Post by hithere » Fri Oct 11, 2019 10:02 am

Valuethinker wrote:
Fri Oct 11, 2019 7:33 am
hithere wrote:
Fri Oct 11, 2019 7:13 am
P2P lending can be a good investment if you pick your platforms, originators and loans carefully. IMHO, this type of investment receives more bashing on the forum than it deserves. I think that a good portfolio on Mintos will likely outperform the stock market during the next recession. Also, at this point I would loan money to prime P2P borrowers rather than buy bonds. That being said, I wouldn't invest more than 50% of my net worth in loans, for the sake of diversification.
Banks are lending to individuals and businesses at 4-8%? (in the UK)?

If borrower has home equity less than that.

What sort of borrower is paying 12% on a peer to peer loan?

I wouldn't put 50% of my net worth into this. Maybe 10%? You could probably make a case for 20%.
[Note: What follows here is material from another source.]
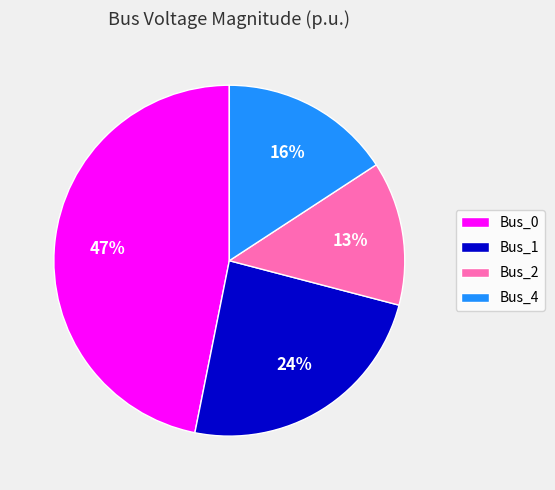

How many slices are in this pie chart?

4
Beware Ponzi borrowers - borrowing to pay back other loans & interest. Banks have huge portfolios of loans to average out wins & losses. You do not necessarily have that ability in P2P. And your loans will likely be going to the bottom end of the credit spectrum? So the correlation risk is high - the default risk of the loans is not independently distributed, but will correlate, especially in an economic downturn.
Most of the originators on Mintos are from Eastern Europe. That's where I live, and in my country the average interest rate for bank loans with no collateral is 10.4% at the moment. These are bank clients, i.e. prime borrowers - people with stable income and good credit history.
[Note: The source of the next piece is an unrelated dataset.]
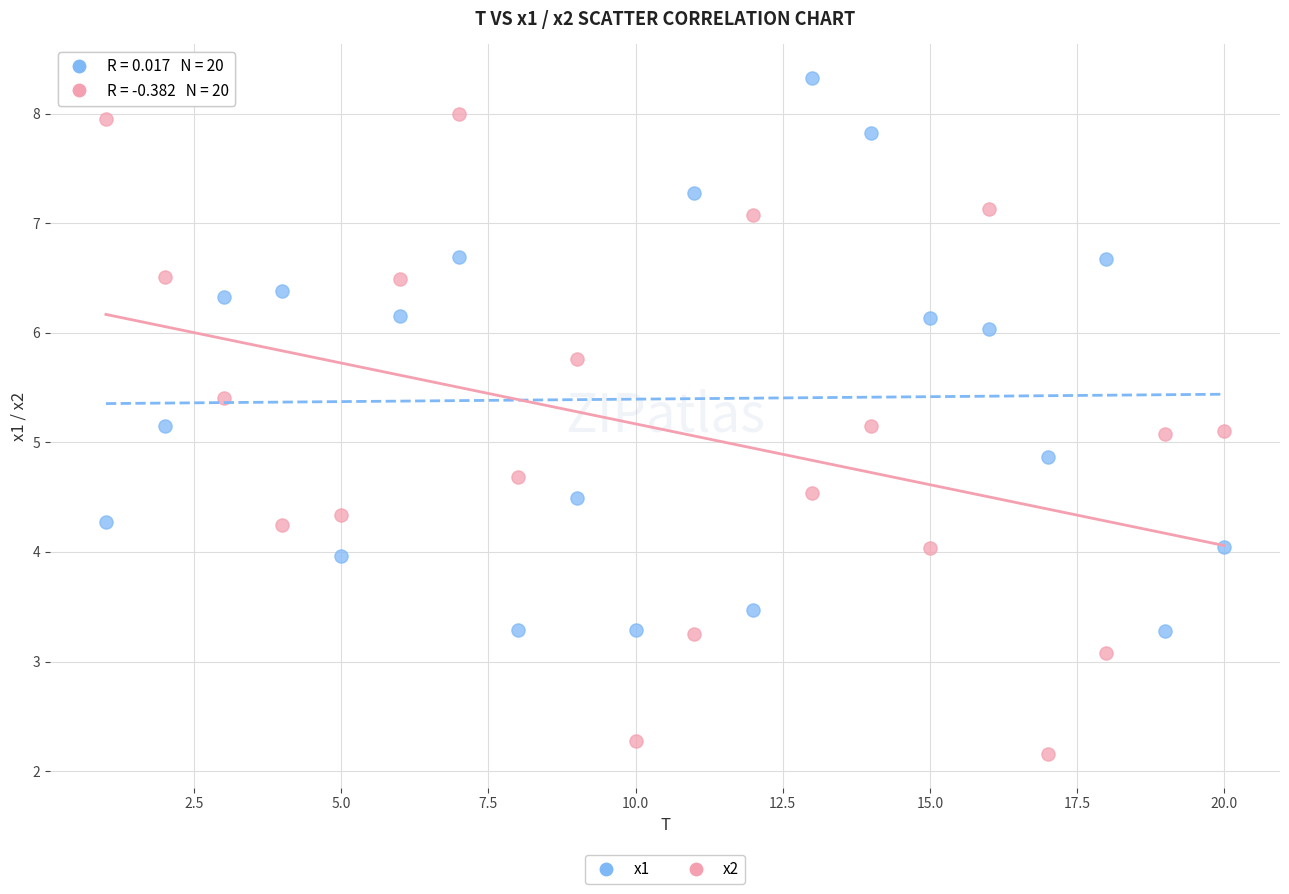

Across all data points, what is the range of Y values (max minus min)?

6.2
With regard to the subprime market, there are companies that were doing just fine during the last recession. If you're investing with an originator that knows how to manage the risks, then in the event of a recession your investment shouldn't take much of a hit. One of these risks is the said Ponzi borrowers, and the good loan companies know how to weed them out and/or take them into account.

50% is the max I would invest. Currently, I'm at about 20-25%.

renue74
Posts: 1760
Joined: Tue Apr 07, 2015 7:24 pm

Re: Just started with P2P lending (Mintos). How risky is it?
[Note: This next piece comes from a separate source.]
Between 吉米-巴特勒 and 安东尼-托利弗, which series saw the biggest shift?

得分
Post by renue74 » Fri Oct 11, 2019 11:00 am

I used Lending Robot and invested about $10K a few years ago. The advertised rates of return are higher than expected.

But, I will say, I have not had a lot of loan collection issues. But...as one said here before....these types of loans are the last to get paid in a bad economy. Unsecured debt.

I'm slowly unwinding from them now and don't plan to invest any longer. I take my monthly payouts and invest back into the market.

rich126
Posts: 879
Joined: Thu Mar 01, 2018 4:56 pm

Re: Just started with P2P lending (Mintos). How risky is it?

Post by rich126 » Fri Oct 11, 2019 11:03 am

I'm not sure about Mintos but this has been discussed on some other sites and the people who have done it, indicated that their net gains tend to be in the 5-6% range. It wasn't worth it for them to continue.

Try it with a small amount that you don't mind risking/losing and see how it goes. The gains are somewhat offset by losses.

I think if there were sizable gains to be had, bigger money would move in.